Más concretamente, por lo que respecta al Derecho de los bienes públicos, no ha de perderse de vista, ante todo, que el demanio es una institución jurídica constitucionalmente garantizada, en cuanto que expresamente reconocida conforme a su caracterización dogmática clásica en el artículo 132 CE. Hallándonos, pues, ante una garantía institucional que el legislador ordinario está obligado a preservar en los principios estructurales que la hacen reconocible como tal, queda fuera de duda que esos principios estructurantes, y en general la institución jurídica del dominio público, está fuera de cualquier clase de composición particular.

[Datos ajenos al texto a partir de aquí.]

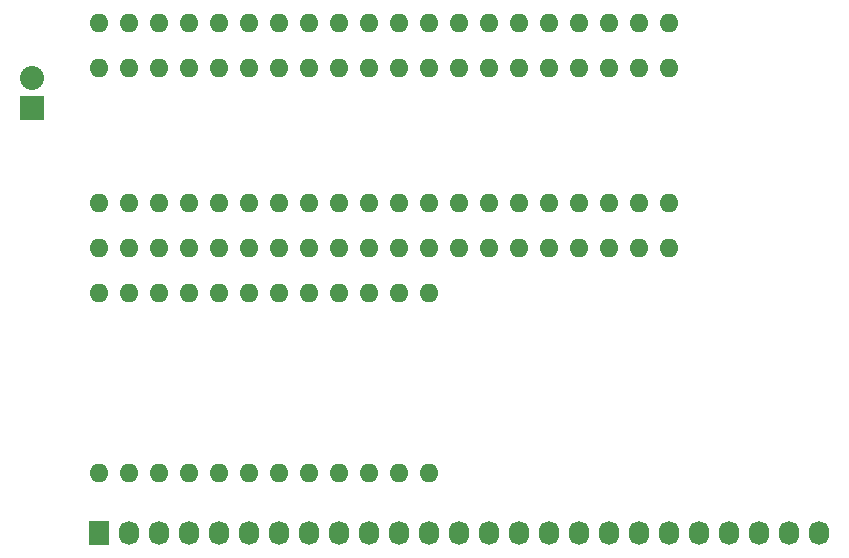
<source format=gts>
G04 #@! TF.FileFunction,Soldermask,Top*
%FSLAX46Y46*%
G04 Gerber Fmt 4.6, Leading zero omitted, Abs format (unit mm)*
G04 Created by KiCad (PCBNEW 4.0.2-stable) date 2016-04-27 10:36:02 AM*
%MOMM*%
G01*
G04 APERTURE LIST*
%ADD10C,0.100000*%
%ADD11R,1.727200X2.032000*%
%ADD12O,1.727200X2.032000*%
%ADD13O,1.600000X1.600000*%
%ADD14R,2.032000X2.032000*%
%ADD15O,2.032000X2.032000*%
G04 APERTURE END LIST*
D10*
D11*
X119380000Y-104140000D03*
D12*
X121920000Y-104140000D03*
X124460000Y-104140000D03*
X127000000Y-104140000D03*
X129540000Y-104140000D03*
X132080000Y-104140000D03*
X134620000Y-104140000D03*
X137160000Y-104140000D03*
X139700000Y-104140000D03*
X142240000Y-104140000D03*
X144780000Y-104140000D03*
X147320000Y-104140000D03*
X149860000Y-104140000D03*
X152400000Y-104140000D03*
X154940000Y-104140000D03*
X157480000Y-104140000D03*
X160020000Y-104140000D03*
X162560000Y-104140000D03*
X165100000Y-104140000D03*
X167640000Y-104140000D03*
X170180000Y-104140000D03*
X172720000Y-104140000D03*
X175260000Y-104140000D03*
X177800000Y-104140000D03*
X180340000Y-104140000D03*
D13*
X119380000Y-76200000D03*
X121920000Y-76200000D03*
X124460000Y-76200000D03*
X127000000Y-76200000D03*
X129540000Y-76200000D03*
X132080000Y-76200000D03*
X134620000Y-76200000D03*
X137160000Y-76200000D03*
X139700000Y-76200000D03*
X142240000Y-76200000D03*
X144780000Y-76200000D03*
X147320000Y-76200000D03*
X149860000Y-76200000D03*
X152400000Y-76200000D03*
X154940000Y-76200000D03*
X157480000Y-76200000D03*
X160020000Y-76200000D03*
X162560000Y-76200000D03*
X165100000Y-76200000D03*
X167640000Y-76200000D03*
X167640000Y-60960000D03*
X165100000Y-60960000D03*
X162560000Y-60960000D03*
X160020000Y-60960000D03*
X157480000Y-60960000D03*
X154940000Y-60960000D03*
X152400000Y-60960000D03*
X149860000Y-60960000D03*
X147320000Y-60960000D03*
X144780000Y-60960000D03*
X142240000Y-60960000D03*
X139700000Y-60960000D03*
X137160000Y-60960000D03*
X134620000Y-60960000D03*
X132080000Y-60960000D03*
X129540000Y-60960000D03*
X127000000Y-60960000D03*
X124460000Y-60960000D03*
X121920000Y-60960000D03*
X119380000Y-60960000D03*
X119380000Y-80010000D03*
X121920000Y-80010000D03*
X124460000Y-80010000D03*
X127000000Y-80010000D03*
X129540000Y-80010000D03*
X132080000Y-80010000D03*
X134620000Y-80010000D03*
X137160000Y-80010000D03*
X139700000Y-80010000D03*
X142240000Y-80010000D03*
X144780000Y-80010000D03*
X147320000Y-80010000D03*
X149860000Y-80010000D03*
X152400000Y-80010000D03*
X154940000Y-80010000D03*
X157480000Y-80010000D03*
X160020000Y-80010000D03*
X162560000Y-80010000D03*
X165100000Y-80010000D03*
X167640000Y-80010000D03*
X167640000Y-64770000D03*
X165100000Y-64770000D03*
X162560000Y-64770000D03*
X160020000Y-64770000D03*
X157480000Y-64770000D03*
X154940000Y-64770000D03*
X152400000Y-64770000D03*
X149860000Y-64770000D03*
X147320000Y-64770000D03*
X144780000Y-64770000D03*
X142240000Y-64770000D03*
X139700000Y-64770000D03*
X137160000Y-64770000D03*
X134620000Y-64770000D03*
X132080000Y-64770000D03*
X129540000Y-64770000D03*
X127000000Y-64770000D03*
X124460000Y-64770000D03*
X121920000Y-64770000D03*
X119380000Y-64770000D03*
X119380000Y-99060000D03*
X121920000Y-99060000D03*
X124460000Y-99060000D03*
X127000000Y-99060000D03*
X129540000Y-99060000D03*
X132080000Y-99060000D03*
X134620000Y-99060000D03*
X137160000Y-99060000D03*
X139700000Y-99060000D03*
X142240000Y-99060000D03*
X144780000Y-99060000D03*
X147320000Y-99060000D03*
X147320000Y-83820000D03*
X144780000Y-83820000D03*
X142240000Y-83820000D03*
X139700000Y-83820000D03*
X137160000Y-83820000D03*
X134620000Y-83820000D03*
X132080000Y-83820000D03*
X129540000Y-83820000D03*
X127000000Y-83820000D03*
X124460000Y-83820000D03*
X121920000Y-83820000D03*
X119380000Y-83820000D03*
D14*
X113728500Y-68199000D03*
D15*
X113728500Y-65659000D03*
M02*

</source>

Desde esta perspectiva, se explica la regulación incorporada al artículo 31 de la Ley de Patrimonio de las Administraciones Públicas 32/2003 (LPAP), a cuyo tenor “no se podrá transigir judicial ni extrajudicialmente sobre los bienes y derechos del Patrimonio del Estado, ni someter a arbitraje las contiendas que se susciten sobre los mismos, sino mediante real decreto acordado en Consejo de Ministros, a propuesta del de Hacienda, previo dictamen del Consejo de Estado en pleno”. Se ubica este precepto en un capítulo de la Ley intitulado “de las limitaciones a la disponibilidad de los bienes y derechos” (a continuación de un artículo, el 30, que declara que “los bienes y derechos de dominio público o demaniales son inalienables, imprescriptibles e inembargables”);fluyendo con evidencia de esta ubicación sistemática del artículo 31 que se limita con severidad el sometimiento a arbitraje de las contiendas sobre los bienes públicos precisamente por tratarse de un ámbito en el que no rige el principio dispositivo”.

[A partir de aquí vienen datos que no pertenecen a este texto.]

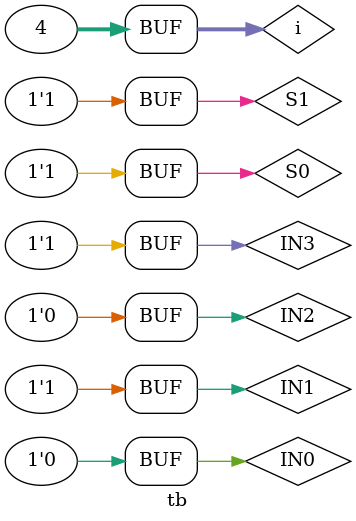
<source format=v>

module a4x1_mux (output reg y,
                 input in1, in2, in3, in0, s0, s1);
  
  always@(*)
    begin
      case({s1,s0})
          2'b00 : y = in0;
          2'b01 : y = in1;
          2'b10 : y = in2;
          2'b11 : y = in3;
          default : y = 0;
      endcase
    end
endmodule


//testbench

module tb;
  wire Y;
  reg IN0,IN1,IN2,IN3,S0,S1;
  integer i;
  
  a4x1_mux i1 (.y(Y), .in0(IN0), .in1(IN1), .in2(IN2), .in3(IN3), .s0(S0), .s1(S1));
  
  initial
    begin
      IN0 <= 1'b0;
      IN1 <= 1'b1;
      IN2 <= 1'b0;
      IN3 <= 1'b1;
      S0 <= 1'b0;
      S1 <= 1'b0;
            
      $monitor("time=%t, s1=%b, s0=%b, y=%b", $time, S1,S0,Y);
      
      for(i=0; i<4; i=i+1)
        begin
          {S1,S0} = i;
          #10;
        end
    end
endmodule

</source>
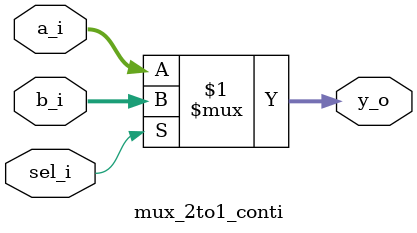
<source format=sv>
module mux_2to1_conti #(
    parameter int BIT_WIDTH = 8
) (
    input  logic                 sel_i,
    input  logic [BIT_WIDTH-1:0] a_i,
    input  logic [BIT_WIDTH-1:0] b_i,
    output logic [BIT_WIDTH-1:0] y_o
);

  // Continuous assignment
  assign y_o = sel_i ? b_i : a_i;

endmodule : mux_2to1_conti

</source>
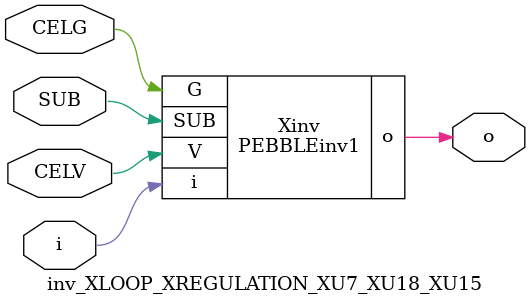
<source format=v>



module PEBBLEinv1 ( o, G, SUB, V, i );

  input V;
  input i;
  input G;
  output o;
  input SUB;
endmodule

//Celera Confidential Do Not Copy inv_XLOOP_XREGULATION_XU7_XU18_XU15
//Celera Confidential Symbol Generator
//5V Inverter
module inv_XLOOP_XREGULATION_XU7_XU18_XU15 (CELV,CELG,i,o,SUB);
input CELV;
input CELG;
input i;
input SUB;
output o;

//Celera Confidential Do Not Copy inv
PEBBLEinv1 Xinv(
.V (CELV),
.i (i),
.o (o),
.SUB (SUB),
.G (CELG)
);
//,diesize,PEBBLEinv1

//Celera Confidential Do Not Copy Module End
//Celera Schematic Generator
endmodule

</source>
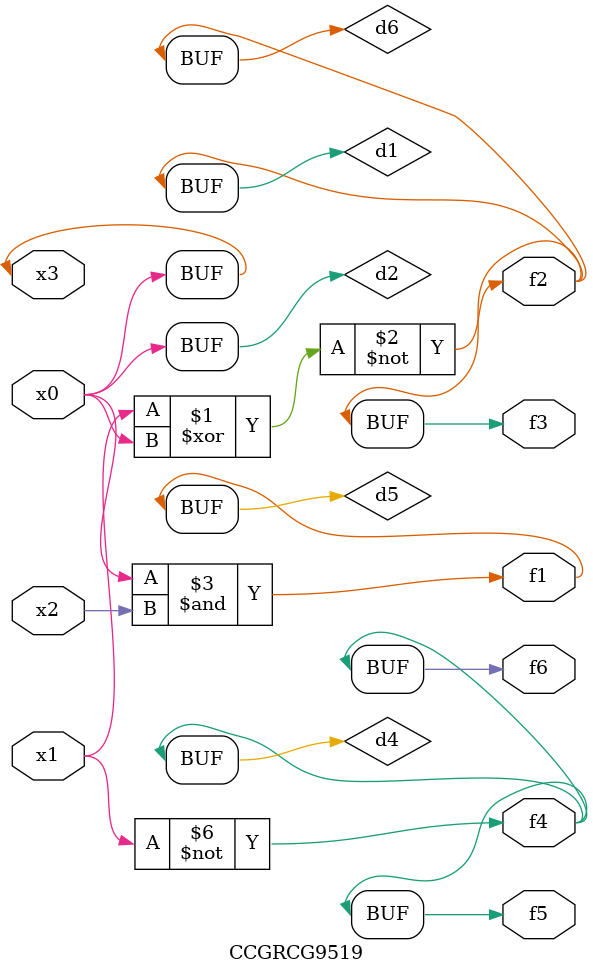
<source format=v>
module CCGRCG9519(
	input x0, x1, x2, x3,
	output f1, f2, f3, f4, f5, f6
);

	wire d1, d2, d3, d4, d5, d6;

	xnor (d1, x1, x3);
	buf (d2, x0, x3);
	nand (d3, x0, x2);
	not (d4, x1);
	nand (d5, d3);
	or (d6, d1);
	assign f1 = d5;
	assign f2 = d6;
	assign f3 = d6;
	assign f4 = d4;
	assign f5 = d4;
	assign f6 = d4;
endmodule

</source>
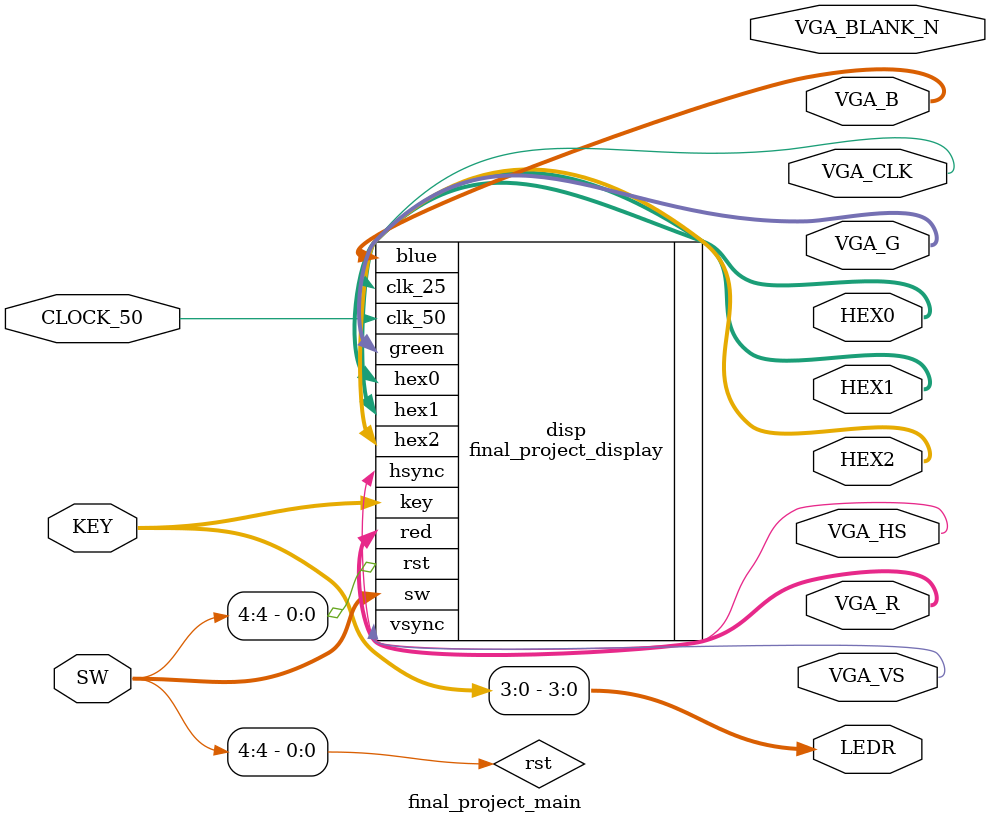
<source format=v>
module final_project_main (CLOCK_50, KEY, SW, LEDR, HEX0, HEX1, HEX2, VGA_CLK, VGA_HS, VGA_VS, VGA_R, VGA_G, VGA_B, VGA_BLANK_N);

	input CLOCK_50;
	input [9:0]SW;
	input [3:0]KEY;
	output [6:0] HEX0;
	output [6:0] HEX1;
	output [6:0] HEX2;
	output [9:0]LEDR;

	output VGA_CLK, VGA_HS, VGA_VS;
	output [7:0]VGA_R;
	output [7:0]VGA_G;
	output [7:0]VGA_B;
	output VGA_BLANK_N;

	wire rst;
	assign rst = SW[4];

	wire [2:0]colour;
	wire [7:0]x;
	wire [6:0]y;
	wire [2:0] first_three_sw;
	wire writteEn;

	final_project_display disp (
		.clk_50(CLOCK_50),
		.rst(rst),
		.key(KEY),
		.sw(SW),
		.hex0(HEX0),
		.hex1(HEX1),
		.hex2(HEX2),
		.clk_25(VGA_CLK),
		.hsync(VGA_HS),
		.vsync(VGA_VS),
		.red(VGA_R),
		.green(VGA_G),
		.blue(VGA_B));
		
	
//	wire en_count, draw, erase, reset_counter, reset_draw, done_wait, done_flag, en_delay;
//	reg [2:0] S;
//	reg [2:0] NS;
	assign LEDR[3:0] = KEY[3:0];
//	reg en_draw, en_play;
//	
//	localparam IDLE = 3'b000,
//		DRAW = 3'b001,
//		WAIT = 3'b010,
//		PLAY = 3'b011,
//		ERASE = 3'b100,
//		UPDATE = 3'b101;
//		
//	always @(posedge CLOCK_50 or negedge rst) begin
//		if (rst == 1'b1)
//			S <= IDLE;
//		else
//			S <= NS;
//	end
//	
//	always @(*) begin
//		case(S)
//			IDLE: NS = SW[0] ? DRAW : IDLE;
//			DRAW: NS = ~SW[0] ? PLAY : IDLE;
//			WAIT: NS = SW[1] ? PLAY : IDLE;
//			PLAY: NS = ~SW[1] ? ERASE : PLAY;
//			ERASE: NS = UPDATE;
//			UPDATE: NS = DRAW;
//		endcase
//	end
//	
//	always @(*) begin
//		en_draw = 1'b0;
//		en_play = 1'b0;
//		case(S)
//			IDLE: begin
//				en_draw = 1'b0;
//				en_play = 1'b0;
//			end
//			DRAW: begin
//				en_draw = 1'b1;
//				en_play = 1'b0;
//			end
//			WAIT: begin
//				en_draw = 1'b0;
//				en_play = 1'b0;
//			end
//			PLAY: begin
//				en_draw = 1'b0;
//				en_play = 1'b1;
//			end
//			ERASE: begin
//				en_draw = 1'b0;
//				en_play = 1'b0;
//			end
//			UPDATE: begin
//				en_draw = 1'b0;
//				en_play = 1'b0;
//			end
//		endcase
//	end	
	
	// 1 state for DRAW which draws the board but nothing else happens
	// 1 state for PLAY which drops the note(s) & lets you increment score
	// 1 state for ERASE/RST which clears the board
	// 1 state for UPDATE which brings us back to draw
	
	// DRAW relies on a switch to flip on to go to PLAY else remains at DRAW
	// PLAY requires the switch that flipped on to be flipped off to go to ERASE/RST else stay in play (if it wont let me do that then flip a different switch)
	// UPDATE will go to draw once all switches are off 
		
endmodule
</source>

De este modo, la meritada sentencia sostiene que “la determinación del carácter demanial de unos terrenos es cuestión que por definición no puede dilucidarse a través de un procedimiento de arbitraje privado. Al contrario, con carácter general, el desenvolvimiento del arbitraje en la relación jurídica de Derecho Público tropieza con un obstáculo difícilmente salvable cuando se enfrenta a los principios de legalidad e indisponibilidad de las potestades administrativas. La Administración Pública, vinculada constitucionalmente a una regla de sometimiento pleno a la Ley y al Derecho (arts. 9, apartados 1º y 3º, y 103 CE) no puede disponer ni transigir sobre la aplicación de las normas que rigen su actuación salvo en la medida que esas mismas normas lo permitan”; y “A tenor de cuanto se ha vendido exponiendo, forzoso resulta concluir que una eventual controversia sobre la caracterización jurídica de un bien de propiedad de una autoridad portuaria, como patrimonial o demanial, no es cuestión que pueda diferirse a un arbitraje. Ahí nos hallamos ante una potestad administrativa indisponible, por lo que si la Administración considera que el bien en cuestión es demanial, no es esta cuestión que pueda abandonarse al juicio de un árbitro en virtud de pacto entre las partes enfrentadas, sino que una vez resuelta en tal sentido por la propia Administración que así lo afirma, únicamente podrá discutirse, en su caso, ante la Jurisdicción por los cauces impugnatorios oportunos”.